Chief inspector Hearn arrives with a warrant for Leonard's arrest. Just as Miss Plimsoll appears to have got Sir Wilfrid to bed, he goes back downstairs (via his automated conveyance) to hear Christine (Marlene Dietrich), Leonard's wife, circumspectly recite to Brogan-Moore her account of Leonard's return home, just he had said, on October 14th, the Friday night of the murder. After Sir Wilfrid tells her that as Leonard's wife she cannot be impelled to testify harmfully against her spouse, Christine reveals, "He is not my husband," though she adds: "He worships the ground I walk on."
Two weeks later Sir Wifrid hears from Leonard how he and Christine Helm, formerly an actress singing and playing an accordion in a café, met in Hamburg, Germany, in 1945, before he brought her back to London with him after the war. When Leonard leapt onto her bed, the roof gave way, giving him a knock on the head. After he assured her he could repair the roof - saying, "I'm good at it" - she replied about his headache: "Maybe I can fix it. I'm good at it." Without telling Leonard what he has learned from Christine, Sir Wilfird says: "You must learn to trust me."
In the Old Bailey, with judge and lawyers in their black robes and white wigs, the trial takes place, beginning with the police inspector's testimony that the murder of Mrs Emily Jane French took place between 9:30 and 10:00 PM and that Mr Vole's jacket had been recovered with blood stains on the sleeve. Next the feisty Scottish housekeeper, Janet McKenzie (Una O'Connor) - admitting, "I never liked him" - says he heard Mrs French and Mr Vole talking together at 9:25 - "Who else could it have been?" - before she left the house, returning at 10:30 to find her mistress dead. She also believed Mrs French had become romantically involved with Mr Vole.
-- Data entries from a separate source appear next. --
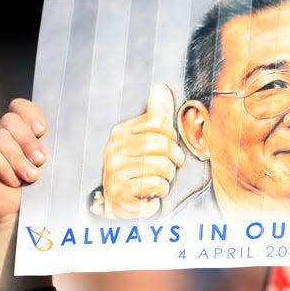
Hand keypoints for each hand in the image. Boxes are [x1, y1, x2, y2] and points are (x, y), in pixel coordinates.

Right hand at [0, 98, 50, 290]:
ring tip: (31, 178)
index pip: (20, 108)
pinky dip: (4, 168)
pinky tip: (13, 183)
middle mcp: (5, 138)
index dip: (30, 113)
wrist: (28, 222)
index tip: (43, 130)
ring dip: (18, 158)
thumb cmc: (47, 194)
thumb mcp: (56, 166)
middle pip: (10, 119)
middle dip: (27, 140)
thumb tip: (77, 128)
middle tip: (41, 160)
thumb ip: (58, 146)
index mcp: (25, 134)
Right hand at [102, 84, 184, 218]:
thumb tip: (160, 88)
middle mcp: (115, 149)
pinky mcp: (120, 192)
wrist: (119, 202)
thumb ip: (155, 116)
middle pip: (163, 144)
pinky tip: (153, 192)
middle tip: (170, 166)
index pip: (158, 123)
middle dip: (174, 158)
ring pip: (162, 166)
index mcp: (121, 132)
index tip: (170, 146)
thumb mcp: (145, 139)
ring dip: (168, 177)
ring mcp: (115, 171)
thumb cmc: (137, 168)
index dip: (172, 136)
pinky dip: (161, 190)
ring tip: (160, 180)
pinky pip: (155, 184)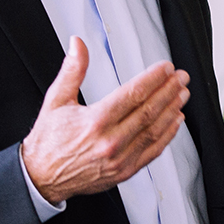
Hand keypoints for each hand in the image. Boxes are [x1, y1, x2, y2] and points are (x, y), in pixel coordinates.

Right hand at [22, 36, 189, 203]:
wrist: (42, 178)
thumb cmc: (48, 140)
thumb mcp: (56, 99)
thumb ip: (72, 70)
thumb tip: (77, 44)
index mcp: (95, 121)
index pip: (133, 94)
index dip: (153, 79)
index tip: (165, 68)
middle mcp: (110, 142)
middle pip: (148, 111)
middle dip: (168, 90)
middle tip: (180, 77)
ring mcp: (120, 159)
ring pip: (154, 131)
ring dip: (171, 110)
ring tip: (182, 94)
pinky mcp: (124, 172)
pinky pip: (152, 152)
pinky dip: (167, 136)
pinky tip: (176, 122)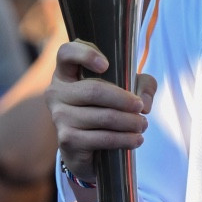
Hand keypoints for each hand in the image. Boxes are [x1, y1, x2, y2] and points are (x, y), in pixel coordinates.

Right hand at [47, 40, 156, 181]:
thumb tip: (145, 103)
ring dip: (129, 122)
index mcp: (65, 73)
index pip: (66, 53)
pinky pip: (102, 138)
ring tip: (143, 125)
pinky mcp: (67, 140)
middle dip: (124, 100)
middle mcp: (56, 92)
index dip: (85, 55)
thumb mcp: (127, 88)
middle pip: (94, 90)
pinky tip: (136, 140)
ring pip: (103, 116)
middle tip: (140, 107)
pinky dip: (124, 139)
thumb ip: (142, 85)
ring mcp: (59, 117)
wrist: (87, 148)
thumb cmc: (105, 109)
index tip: (106, 65)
Sir Wilfrid deftly manages to neutralize the testimony of the chief inspector with plausible explanations and of Miss McKenzie by pointing out that she had not yet received the hearing aid for which she'd applied six months earlier and that her name had been replaced in Mrs French's will by Mr Vole's.
On the third day unexpectedly the prosecutor Mr Myers (Torin Thatcher) calls Christine Helm to the stand as the last witness for the prosecution, surprising Sir Wilfird; worse her testimony is astonishing, prompting Sir Wilfrid to declare it a "horror of fiction." Setting before the court Christine's pattern of lying, her fraudulent and bigamous marriage to Mr Vole, Sir Wilfrid sternly reminds the witness that perjury is punished by a prison sentence in Great Britain.
For his only witness, Sir Wilfrid brings Leonard to the stand, asking him only one question, "Did you murder Emily Jane French?," before turning him over to Mr Myers for cross-examination, who introduces an incident of Leonard's being in the company of a "clinging brunet" on October 8th, making inquiries at a travel agency for an expensive cruise.
The evening prior to the final day in court with summations to be presented to the jury, Sir Wilfrid, disturbed by a sense of his client's being suspended between "the gallows and a banana peel," receives a mysterious telephone call, offering to sell revealing letters composed by Mrs Helm to her inamorato. There's a rat on the loose.
At the film's conclusion, a voiceover requests, "For the greater entertainment of your friends," that I not spoil the fun by divulging the secret of the finale.